Örneğin, din çoğu zaman inananlara amaç ve anlam sunuyordu. Ancak kendini dindar olarak tanımlayanların oranı yıllar içinde önemli ölçüde düştü. Eskiden birçok insan, çocuklarının kendilerinden daha iyi bir hayat sürmesini sağlamakta amaç buluyordu. Day’e göre artık pek çok kişi bunun gerçekleşeceğine güven duymuyor.

‘Amaç kaygısı’nı nasılhafifletiriz? 

Michael Steger’e göre, önce amacınızı hemen belirlemek zorunda olmadığınızı fark etmekle başlayabilirsiniz; amaç arayışının kendisi, hayatınıza anlam katabilir. “Kültürümüzde sonuç odaklıyız ve sürece karşı isteksiziz,” diyen Steger “Muhtemelen verebileceğim en iyi tavsiye, zaman ayırmak ve her zaman bilmemenin sorun olmadığını kabul etmek" ifadelerini kullanıyor. 

Ulaşılmaza değil, mutluluğa odaklanın 

The Purpose Code kitabının yazarı Jordan Grumet, hayat amacını bulma baskısının çoğu zaman yanlış yönlendirildiğini söylüyor. Grumet’e göre insanlar, “Büyük P” olarak adlandırdığı, devasa ve çoğu zaman ulaşılması güç hedeflerin peşinden koşarken; “küçük p” dediği, günlük yaşamda anlam ve mutluluk getiren basit uğraşları ihmal ediyor.

Büyük P Amaç, genellikle dünyayı değiştirmek, toplumsal bir sorunu çözmek veya hayat boyu sürecek büyük bir projeye imza atmak gibi iddialı hedefleri kapsıyor. Sosyal medyada sıkça karşılaşılan “hayat amacını bul” çağrılarının çoğu da bu büyük ve göz alıcı hedefleri öne çıkarıyor. Grumet, bu yaklaşımın insanlarda gereksiz baskı ve kaygı yaratabileceğine dikkat çekiyor.

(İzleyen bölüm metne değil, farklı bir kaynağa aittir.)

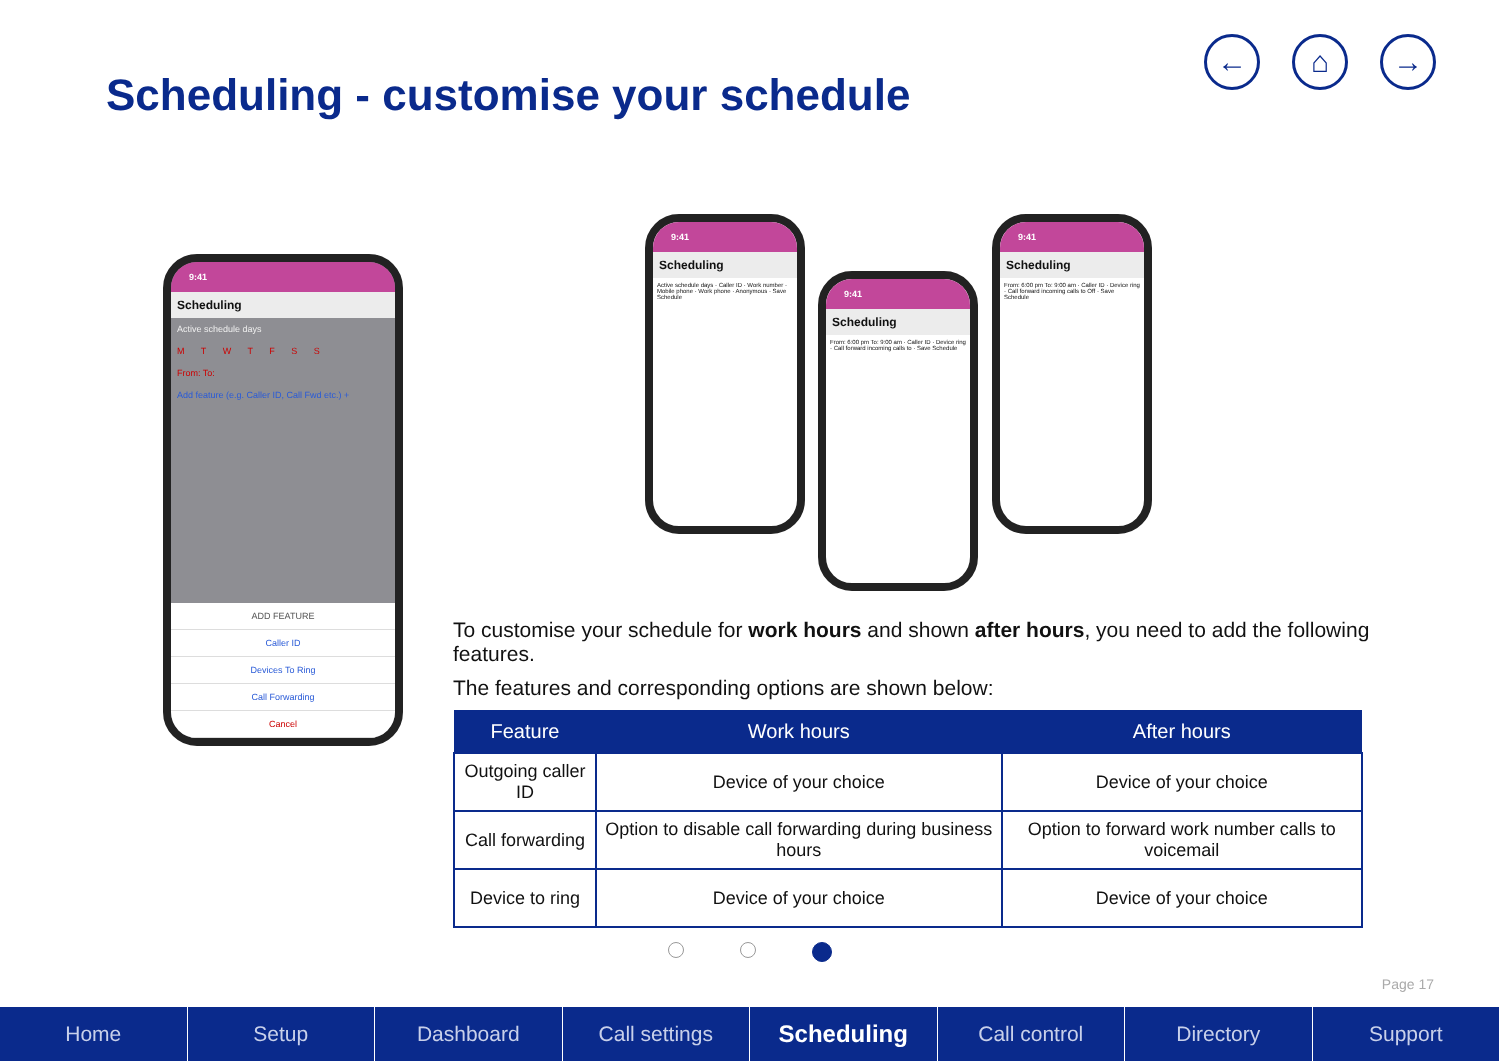Scheduling - customise your schedule
← ⌂ →
9:41
Scheduling
Active schedule days
M T W T F S S
From: To:
Add feature (e.g. Caller ID, Call Fwd etc.) +
ADD FEATURE
Caller ID
Devices To Ring
Call Forwarding
Cancel
9:41
Scheduling
Active schedule days · Caller ID · Work number · Mobile phone · Work phone · Anonymous · Save Schedule
9:41
Scheduling
From: 6:00 pm To: 9:00 am · Caller ID · Device ring · Call forward incoming calls to · Save Schedule
9:41
Scheduling
From: 6:00 pm To: 9:00 am · Caller ID · Device ring · Call forward incoming calls to Off · Save Schedule
To customise your schedule for work hours and shown after hours, you need to add the following features.
The features and corresponding options are shown below:
| Feature | Work hours | After hours |
| --- | --- | --- |
| Outgoing caller ID | Device of your choice | Device of your choice |
| Call forwarding | Option to disable call forwarding during business hours | Option to forward work number calls to voicemail |
| Device to ring | Device of your choice | Device of your choice |
Page 17
Home Setup Dashboard Call settings Scheduling Call control Directory Support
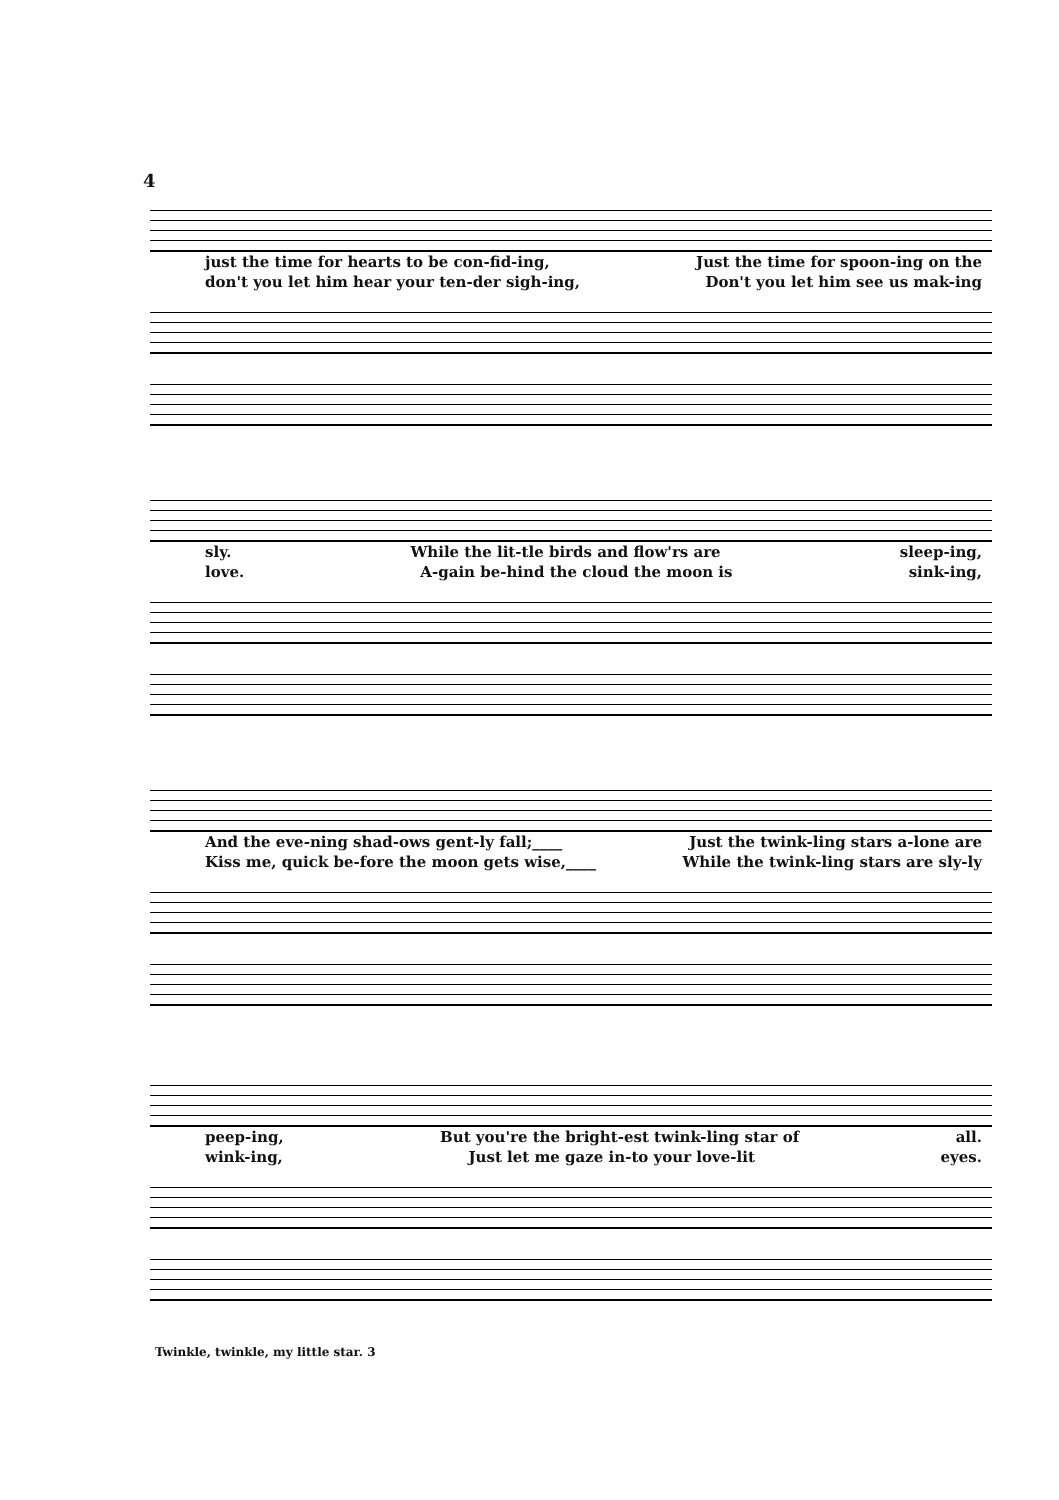4
just the time for hearts to be con-fid-ing, Just the time for spoon-ing on the
don't you let him hear your ten-der sigh-ing, Don't you let him see us mak-ing
sly. While the lit-tle birds and flow'rs are sleep-ing,
love. A-gain be-hind the cloud the moon is sink-ing,
And the eve-ning shad-ows gent-ly fall;____ Just the twink-ling stars a-lone are
Kiss me, quick be-fore the moon gets wise,____ While the twink-ling stars are sly-ly
peep-ing, But you're the bright-est twink-ling star of all.
wink-ing, Just let me gaze in-to your love-lit eyes.
Twinkle, twinkle, my little star. 3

Buna karşılık küçük p amaç, bahçıvanlık, müzikle uğraşmak, koleksiyon yapmak gibi kişisel tatmin sağlayan hobilerden; iş yaşamındaki küçük başarılar veya gönüllü faaliyetlerden oluşuyor. Grumet, “Zamanımı iyi değerlendirecek, beni heyecanlandıracak ve dolduracak ne yapabilirim?” sorusunu sormanın, büyük bir hayat amacı aramaktan daha değerli olabileceğini belirtiyor.

Hayat beklenmedik şeyler sunabilir

Bazen travmatik bir olay, insanın hayat amacını değiştirebilir veya yaratabilir. Örneğin, psikoterapist Jody Day, amacının bir aile yetiştirmek olacağını varsaymıştı. Ancak 40’lı yaşlarının başında çocuk sahibi olamayacağını biliyordu.

“Anne olmadığım için kendimi insan olarak çok anlamsız hissettim,” diyerek o dönemde yaşadığı üzüntüyü anlatıyor.

Ancak sonunda çocuk sahibi olmayan kadınlar için Gateway Women.com adlı çevrimiçi bir topluluk kurdu. Yaşadığı kırsal İrlanda’da ise, çocuksuz kişileri yaşlandıklarında bir araya getirecek yüz yüze bir grup oluşturuyor. “Bu zamanda hayatta olmak, bir platforma sahip olmak ve farkında olmak inanılmaz bir ayrıcalık; işte bu benim amacım,” diyor.